Vajpayee became a fait accompli, without the RSS’s nod. The Sangh had the choice of remaining true to its pretence of being an uncompromising nationalist voice or of reconciling itself to becoming a cheer-leader, however reluctantly, for the Vajpayee regime. The Nagpur crew opted for the second role, and quickly became a party to all the compromises and concessions the BJP had to make in order to have the satisfaction of tasting national power. The RSS quietly caved in; but fortuitously, the Kargil conflict provided Nagpur an occasion to reaffirm its deshbhakti and rashtravad.

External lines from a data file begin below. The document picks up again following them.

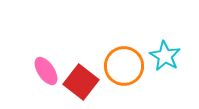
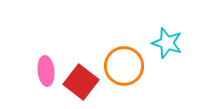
cyan star: moved 2 px right, 13 px up; rotated 12 degrees counterclockwise
pink ellipse: rotated 28 degrees clockwise
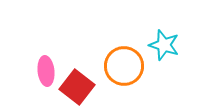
cyan star: moved 3 px left, 2 px down
red square: moved 4 px left, 5 px down
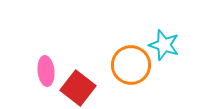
orange circle: moved 7 px right, 1 px up
red square: moved 1 px right, 1 px down
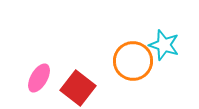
orange circle: moved 2 px right, 4 px up
pink ellipse: moved 7 px left, 7 px down; rotated 36 degrees clockwise
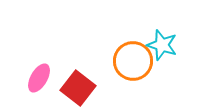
cyan star: moved 2 px left
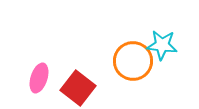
cyan star: rotated 12 degrees counterclockwise
pink ellipse: rotated 12 degrees counterclockwise
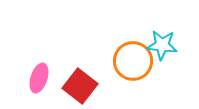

The RSS leadership was no match to Vajpayee’s realpolitik skills and cunning, and unprotestingly gave in to the prime minister’s demarche that senior pracharak Govindacharya be sent into exile. The Vajpayee regime, in fact, never gave the RSS commissars the time of day. And because the RSS acquiesced in Vajpayee and Advani’s electoral calculations, the Hindutva plank got devalued as an expedient jumla. Nagpur remained content with their own marginalisation within the Vajpayee regime. And for the ten years of UPA rule, the organisation was forced to play on the back foot.
Then began the era of ‘Hindu raj’ in 2014. Apart from enjoying a few crumbs of patronage, the RSS bosses found themselves having to play second fiddle to Modi’s personality cult as also having to bless the rampant corruption inherent in the organised crony capitalism that has become the Modi regime’s signature tune. A spiritual and moral barrenness now threatens to overwhelm the self-acclaimed custodians of our national renaissance. In its centenary year, the Sangh finds itself ensnared in the Modi project and mistakenly believes this entrapment is a great achievement and a matter of satisfaction. Clearly, Mohan Bhagwat and his colleagues are willingly walking into what is going to be the RSS’s fourth great defeat.
Harish Khare is a former editor-in-chief of The Tribune.